The Unknown by K.A. Applegate

The Unknown by K.A. Applegate

Author:K.A. Applegate
Language: eng
Format: epub
Publisher: Scholastic Inc.
Published: 2017-11-23T05:00:00+00:00


<Cassie. It’s me, Tobias. I don’t know if you can hear me, but you’re the only one I haven’t found. If you can, give me some kind of sign, anything. Where are you?>

<I’m down on the track,> I said.

<Hey! You must be in morph if you’re thought-speaking!>

<Yes, I am definitely in morph.>

<Well, where are you? What are you?>

<I’m in horse morph, Tobias.>

<Cool. So where are you?>

I sighed. <Look at the track. See the horses being led into the starting gates? See the horse whose jockey is wearing red-and-green silks? Number twenty-four?>

<You’re kidding.>

<No, Tobias. I am not kidding.>

<How did this happen?>

<It’s a long story. And I don’t have time to tell it. I have a race to run.>

My jockey was barely a feather on my back. That didn’t bother me. But I really did not like the bit in my mouth. It was infuriating! Almost as infuriating as the dark brown stallion one stall over.
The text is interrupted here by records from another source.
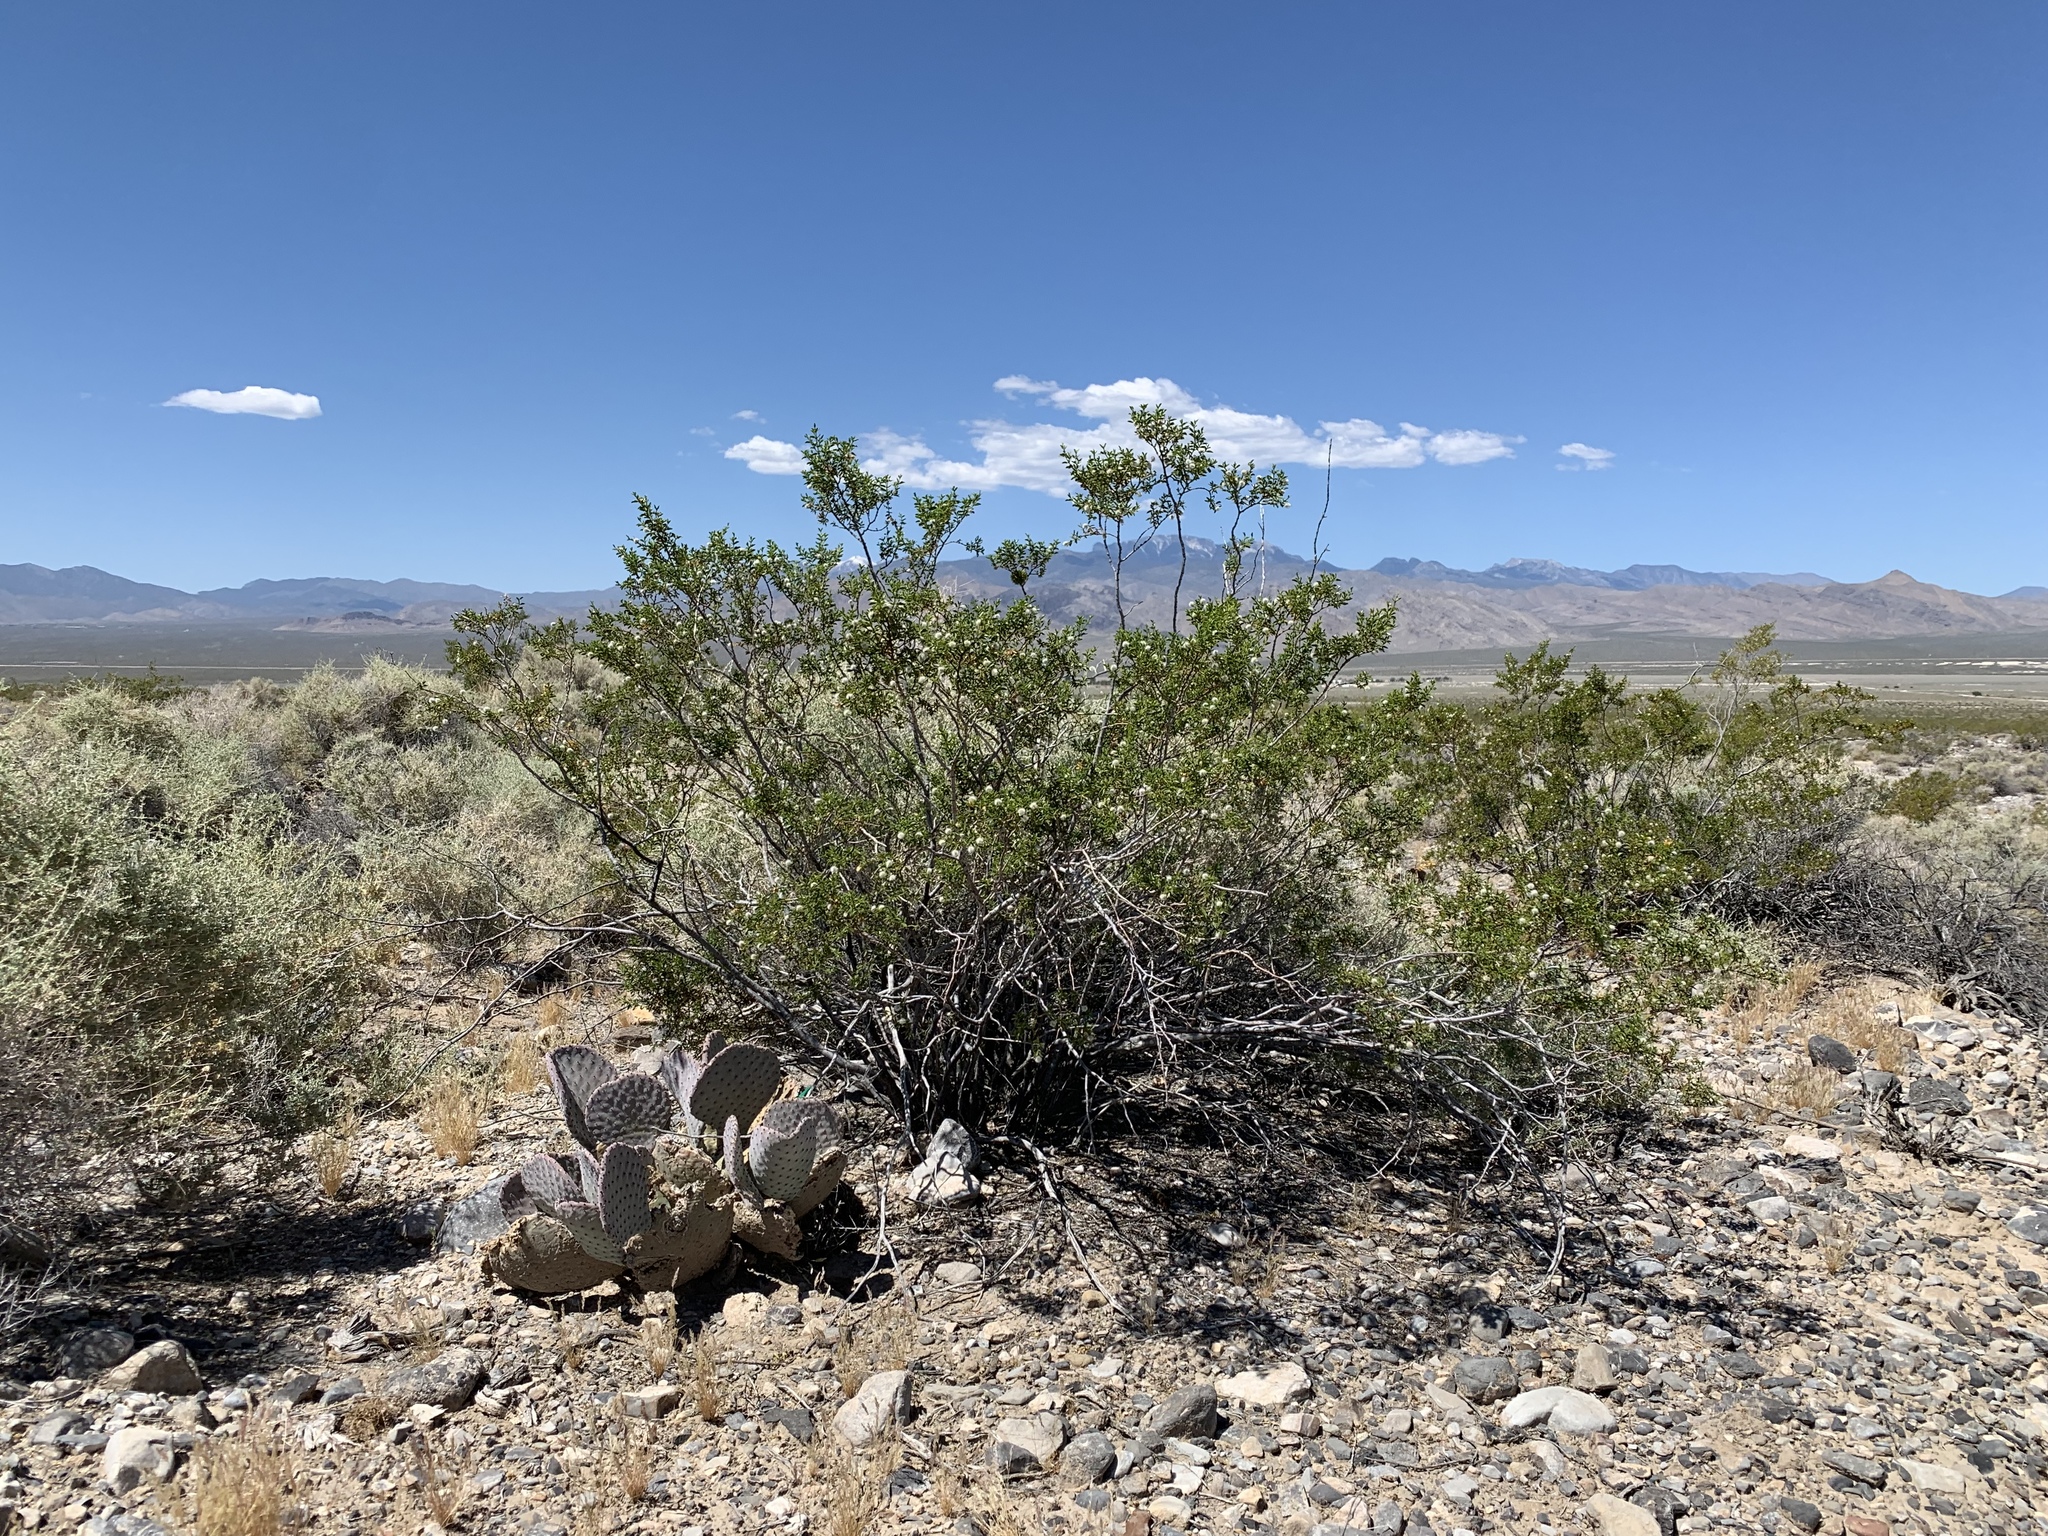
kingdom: Plantae
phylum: Tracheophyta
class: Magnoliopsida
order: Zygophyllales
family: Zygophyllaceae
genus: Larrea
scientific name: Larrea tridentata
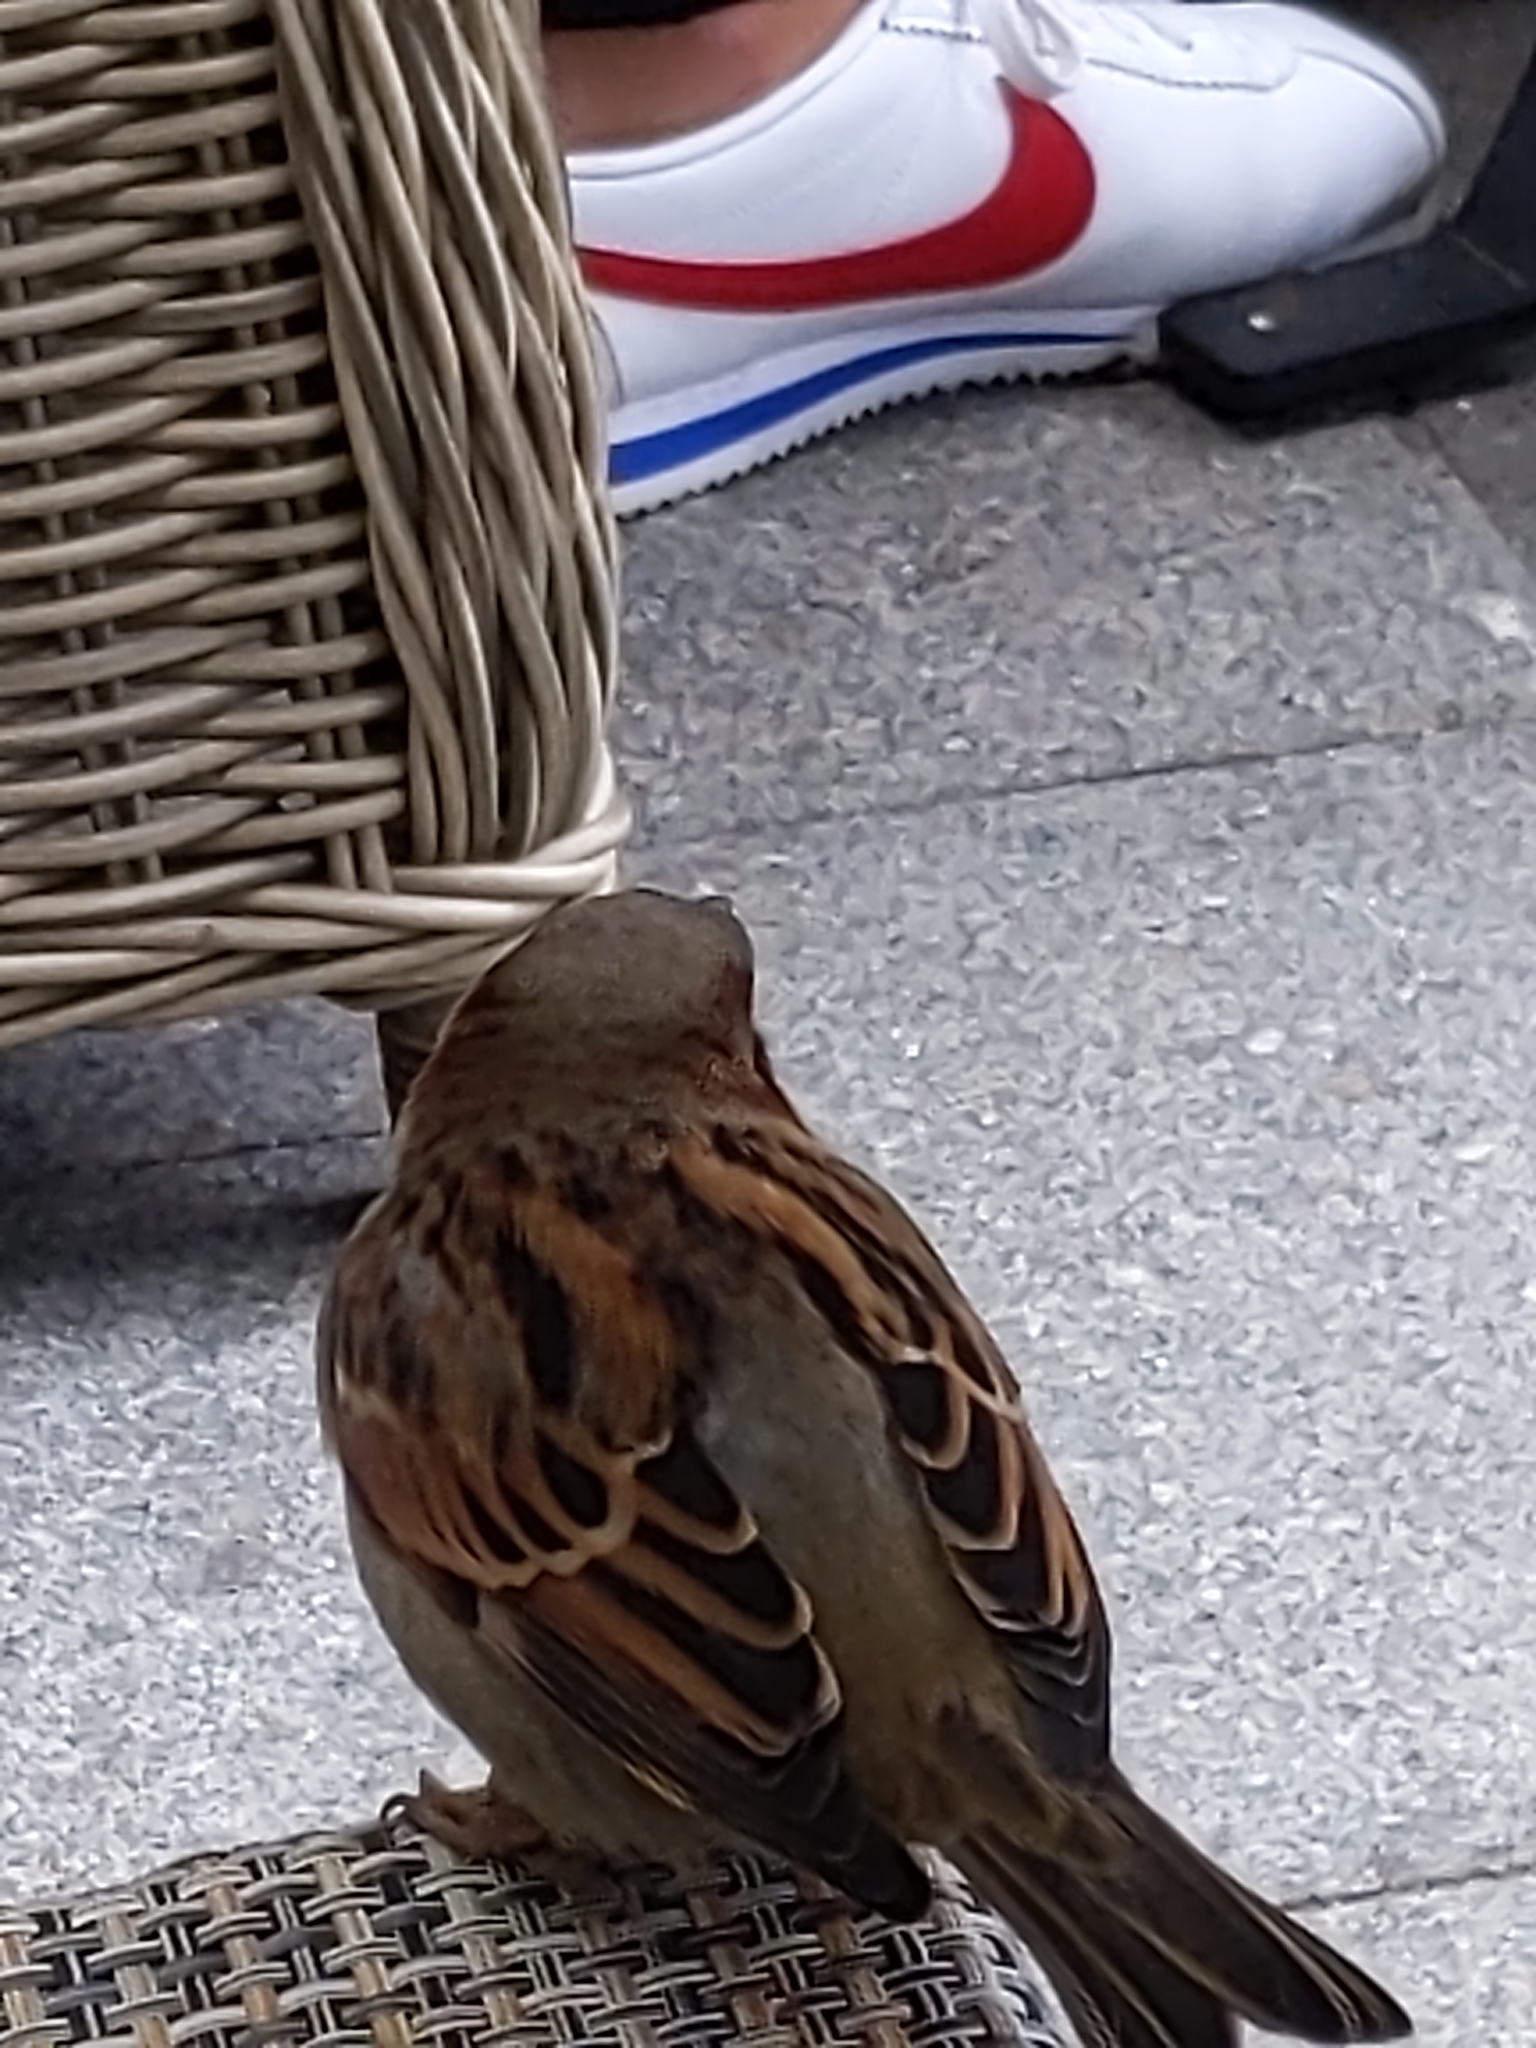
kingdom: Animalia
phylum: Chordata
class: Aves
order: Passeriformes
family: Passeridae
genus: Passer
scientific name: Passer domesticus
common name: House sparrow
I snorted defiantly at the brown stallion.

“Easy. Easy,” the jockey said.

Out of my right eye I spotted Marco pushing his way through the crowd. He waved frantically.

<I see you, Marco. It’s okay, don’t worry.>

Obviously, Tobias had told the others of my predicament.

“Who’s worried?” Marco yelled. “I just want to know if you’re going to win. I have five bucks I could bet on you!”

<Very funny. Oh, very, very funny.>

My jockey yanked my bridle and dug his toe into my side. And the dumb thing was, I didn’t really know what he wanted me to do. See, I had the instincts of the horse I had morphed. But I did not have the lifetime training of the professional racehorse named Minneapolis Max.

So I had to actually think about it. With my human brain. I was pretty sure he wanted me to move toward the starting gates. So I did.

A trainer was standing by the gate. Cigar-man. The cigar was even more disintegrated by slobber now.

“He’s always balky at the gate,” Cigar-man said to the jockey.

Oh, really? Well, I would show them. I tossed my head proudly and I walked calmly into the narrow gate.

But once inside, I realized why Minneapolis Max was balky. There was zero room. The wooden slat walls pressed in on me from both sides. It was a trap! A trap!

Run!

I reared up, flailing my front legs wildly. I kicked the gate with my forehooves and yelled at the top of my horse lungs.

WHAM!

“HreEEE-heee-he!”

“Take it easy, Max, easy,” the jockey said.

I was scared. Or at least my horse brain was scared. And I still had the obnoxious scent of that other big stallion in my nose. So I was mad, too.

That’s my excuse. I just wasn’t thinking. Because when the jockey once again told me to take it easy, I did something I shouldn’t have done. Something I wouldn’t have done if I hadn’t been distracted.

<You take it easy. I’m crammed into a little box here!> I said in thought-speak.

Thought-speak is like E-mail: It only goes to the person you address it to. So he did hear me.